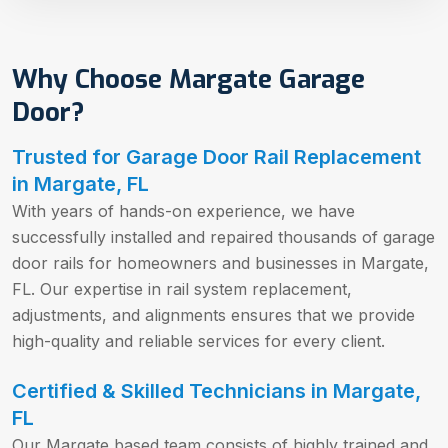
Why Choose Margate Garage
Door?
Trusted for Garage Door Rail Replacement
in Margate, FL
With years of hands-on experience, we have
successfully installed and repaired thousands of garage
door rails for homeowners and businesses in Margate,
FL. Our expertise in rail system replacement,
adjustments, and alignments ensures that we provide
high-quality and reliable services for every client.
Certified & Skilled Technicians in Margate,
FL
Our Margate based team consists of highly trained and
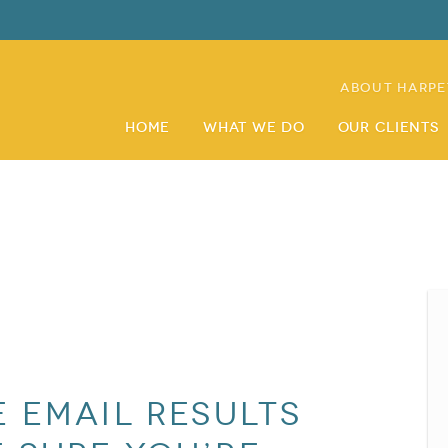
About Harpe
Home
What We Do
Our Clients
 email results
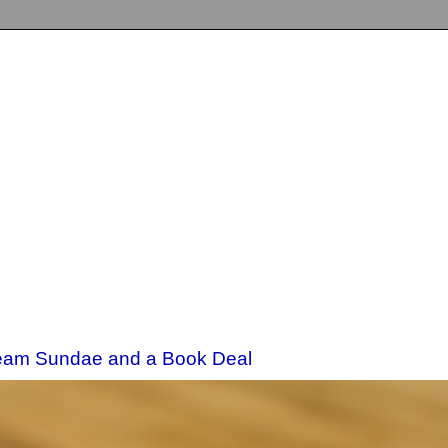
eam Sundae and a Book Deal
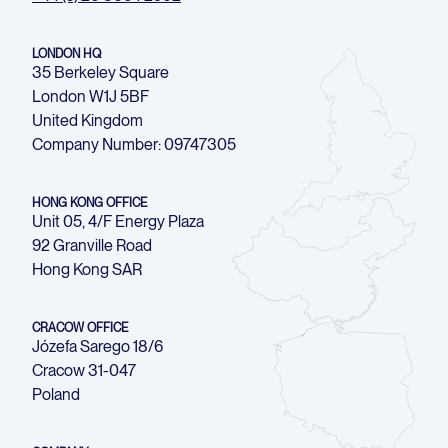
LONDON HQ
35 Berkeley Square
London W1J 5BF
United Kingdom
Company Number: 09747305
HONG KONG OFFICE
Unit 05, 4/F Energy Plaza
92 Granville Road
Hong Kong SAR
CRACOW OFFICE
Józefa Sarego 18/6
Cracow 31-047
Poland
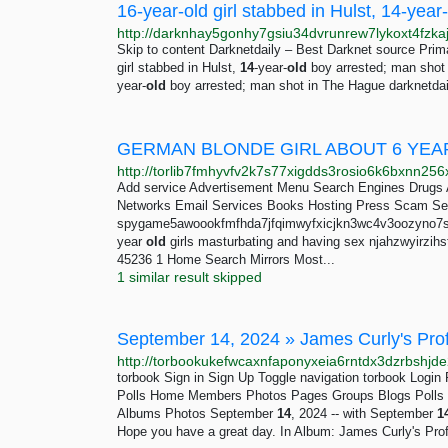
Skip to content Darknetdaily – Best Darknet source Pr
girl stabbed in Hulst,
14
-year-
old
boy arrested; man shot
year-
old
boy arrested; man shot in The Hague darknetdai
GERMAN BLONDE GIRL ABOUT 6 YEA
Add service Advertisement Menu Search Engines Drugs 
Networks Email Services Books Hosting Press Scam Se
spygame5awoookfmfhda7jfqimwyfxicjkn3wc4v3oozyno7sqv
year
old
girls masturbating and having sex njahzwyirz
45236 1 Home Search Mirrors Most...
1 similar result skipped
torbook Sign in Sign Up Toggle navigation torbook Log
Polls Home Members Photos Pages Groups Blogs Polls E
Albums Photos September
14
, 2024 -- with September
1
Hope you have a great day. In Album: James Curly's Prof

- **Exercise description**
Without the pictures, write out every entry exactly as it appears.

- **Your response**
Why Choose Margate Garage
Door?
Trusted for Garage Door Rail Replacement
in Margate, FL
With years of hands-on experience, we have
successfully installed and repaired thousands of garage
door rails for homeowners and businesses in Margate,
FL. Our expertise in rail system replacement,
adjustments, and alignments ensures that we provide
high-quality and reliable services for every client.
Certified & Skilled Technicians in Margate,
FL
Our Margate based team consists of highly trained and
About Harpe
Home
What We Do
Our Clients
 email results
eam Sundae and a Book Deal
LONDON HQ
35 Berkeley Square
London W1J 5BF
United Kingdom
Company Number: 09747305
HONG KONG OFFICE
Unit 05, 4/F Energy Plaza
92 Granville Road
Hong Kong SAR
CRACOW OFFICE
Józefa Sarego 18/6
Cracow 31-047
Poland
Skip to content Darknetdaily – Best Darknet source Pr
girl stabbed in Hulst,
14
-year-
old
boy arrested; man shot
year-
old
boy arrested; man shot in The Hague darknetdai
GERMAN BLONDE GIRL ABOUT 6 YEA
Add service Advertisement Menu Search Engines Drugs 
Networks Email Services Books Hosting Press Scam Se
spygame5awoookfmfhda7jfqimwyfxicjkn3wc4v3oozyno7sqv
year
old
girls masturbating and having sex njahzwyirz
45236 1 Home Search Mirrors Most...
1 similar result skipped
torbook Sign in Sign Up Toggle navigation torbook Log
Polls Home Members Photos Pages Groups Blogs Polls E
Albums Photos September
14
, 2024 -- with September
1
Hope you have a great day. In Album: James Curly's Prof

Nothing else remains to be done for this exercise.